Mudge grinned. ‘Everyone seems hard to you.’

They were Queen Alexandra’s Mounted Rifles, or a deserter element of them, an armoured cavalry unit. Mother and Tailgunner seemed to run things, backed by Dog Face and Big Henry. Strange was just local colour, I think. The infantry, tank and artillery crews they had with them, nearly all Maoris as well, called the five of them the
Ng
ā
ti Apakura
. It meant the Tribe of the Woman Who Urged Revenge. The Bismarck-class mech was also called
Apakura
. They called themselves
whanau
. As far as I could tell it meant family.

The five were close, very tight. They’d grown up on the streets together with no family but each other. They’d run as a gang because they’d had to.

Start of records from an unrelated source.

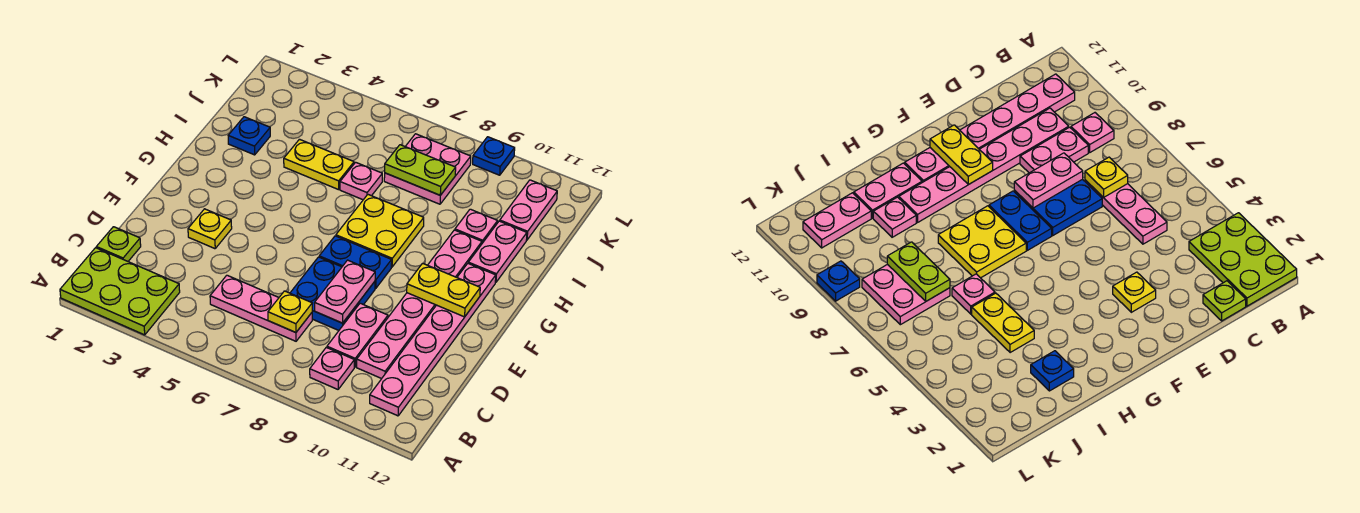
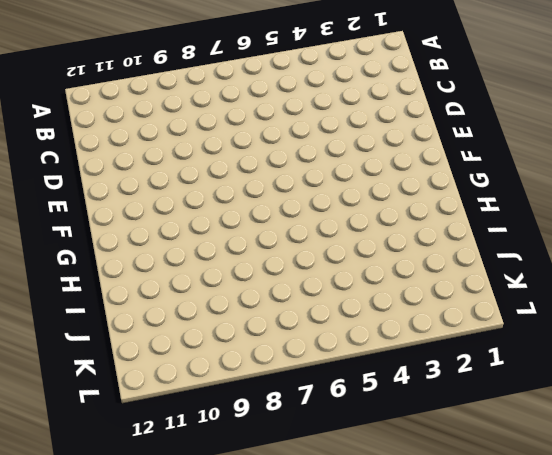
none -> lime 2x3 plate [60,248,180,335]
none -> pink 1x1 plate [310,347,354,389]
none -> pink 1x6 plate [370,264,496,416]

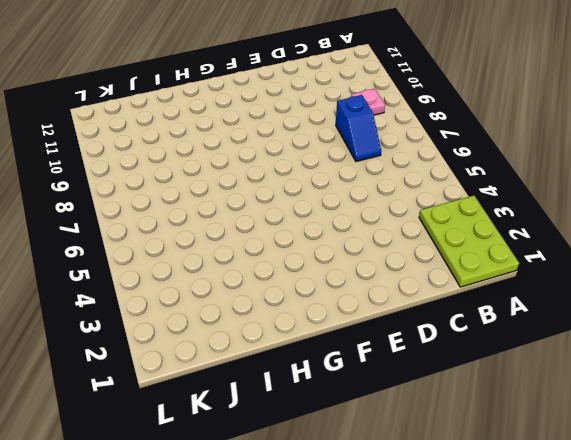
blue 1x2 slope [336,95,381,162] -> pink 1x3 plate [210,275,312,341]
none -> pink 1x6 plate [370,264,496,416]
none -> lime 1x1 plate [96,227,141,261]
none -> pink 1x2 plate [327,303,388,367]

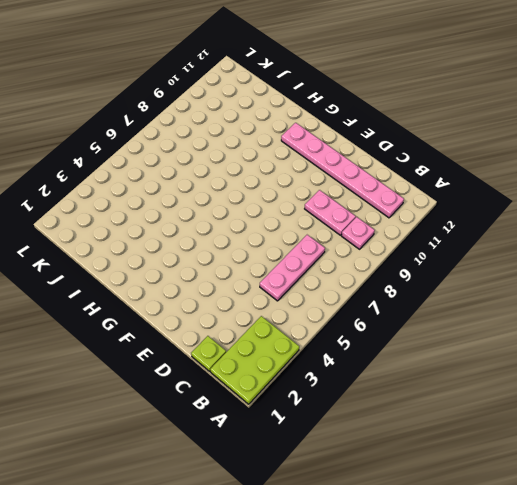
none -> pink 1x6 plate [357,230,482,379]
none -> blue 2x2 plate [290,257,375,330]
none -> yellow 1x1 plate [188,209,232,249]

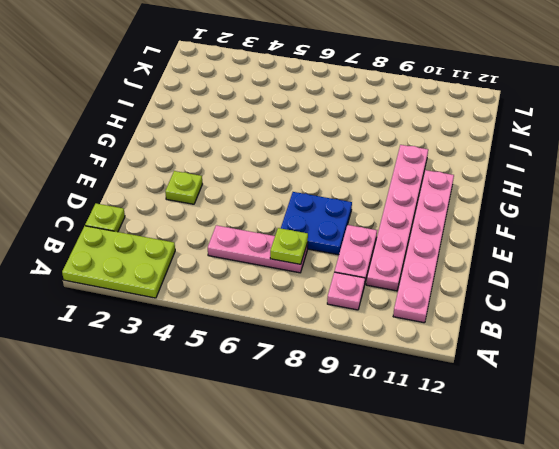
lime 1x1 plate [270,228,308,264] -> yellow 1x1 plate [268,291,312,333]
lime 1x1 plate [165,171,202,204] -> yellow 1x1 plate [188,209,232,249]
none -> blue 1x2 plate [319,236,392,288]
none -> yellow 2x2 plate [336,195,424,267]
none -> pink 1x2 plate [468,221,527,282]

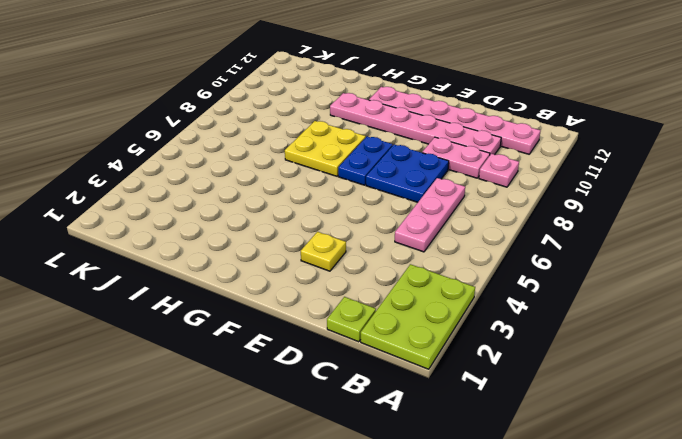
none -> pink 1x2 plate [468,221,527,282]
none -> blue 1x1 plate [228,117,270,155]
none -> yellow 1x2 plate [284,139,354,190]

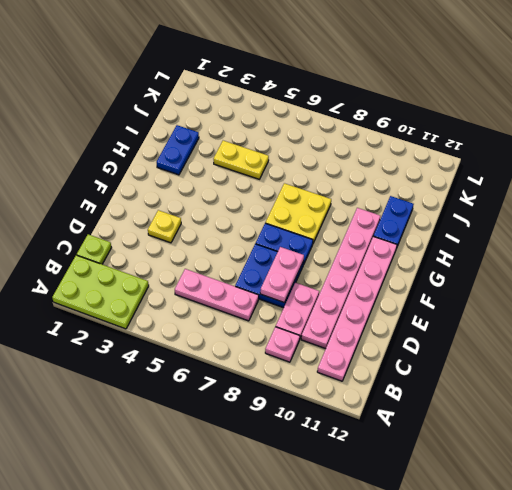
blue 1x2 plate [157,125,199,175] -> blue 1x1 plate [228,117,270,155]
blue 1x2 plate [373,196,414,249] -> pink 1x2 plate [468,221,527,282]
none -> pink 1x1 plate [340,162,382,200]
none -> pink 1x1 plate [455,209,498,243]
none -> pink 2x2 plate [384,134,471,204]

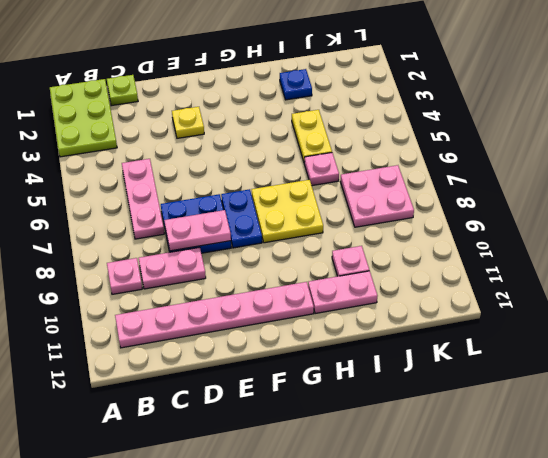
none -> pink 1x6 plate [357,230,482,379]
none -> pink 1x2 plate [500,180,557,240]
none -> blue 1x1 plate [473,137,515,175]

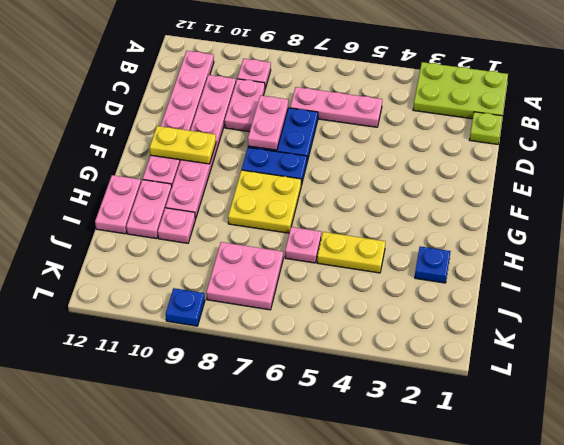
pink 1x2 plate [95,175,141,234] -> pink 1x2 plate moved to [500,180,557,240]
none -> yellow 1x1 plate [188,209,232,249]
none -> yellow 1x1 plate [268,291,312,333]
none -> lime 1x2 plate [385,145,456,195]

It was the street politics of victimise or be a victim. The street ate children who couldn’t find a way to protect themselves. They’d formed their gang, their tribe, and still wore their colours as patches on the back of their cut-off, armoured leather jackets.

Mudge had managed to find all this out while talking to Big Henry and some of the others in the camp who he hadn’t pissed off yet. I suspected he was relying on shared narcotics rather than charisma to make friends.

They’d learned to drive mechs in the mines. They’d piloted stripped-down mining versions – all the best parts had gone to the front to be used on fighting mechs – but the resources had to keep flowing. Big Henry had told Mudge that they’d lost as many people to mine accidents before they got drafted as they had in the war. The five were all that was left of their family. Christ knows how they’d managed to stay in the same platoon together all this time.

The Black/Freedom Squadrons were claiming to be the Earth government in exile. They’d turned up with Cronin at their head. It seems that despite what God had thought, Lalande and not Sirius had been their first stop. They’d laid a false trail for us. This made sense if what we suspected about the Citadel was correct.

The Freedom Squadrons had put out a story that we’d been a Them fifth column and had pulled off propaganda coups by making the Earth believe the war was over and taking control of the net with a Them virus. There’s even been edited footage of us taking Atlantis played on the vizzes. I felt used.

The Freedom Squadron called Demiurge the Freedom Wave. Sadly, calling something the opposite of what it was seemed to work in propaganda. People listened to names. It was much easier than studying actions. Cronin, the spokesperson for the so-called Earth government in exile, described it as the last defence against the Them computer virus, a sort of global comms net inoculation.

Tailgunner called it the Black Wave. He saw it for what it was and had isolated their systems and fled their
pa
or firebase after an encounter with what sounded like a Themtech-enhanced operator. I was impressed they’d shot down one of the Black Squadron’s next-generation assault shuttles with a mech.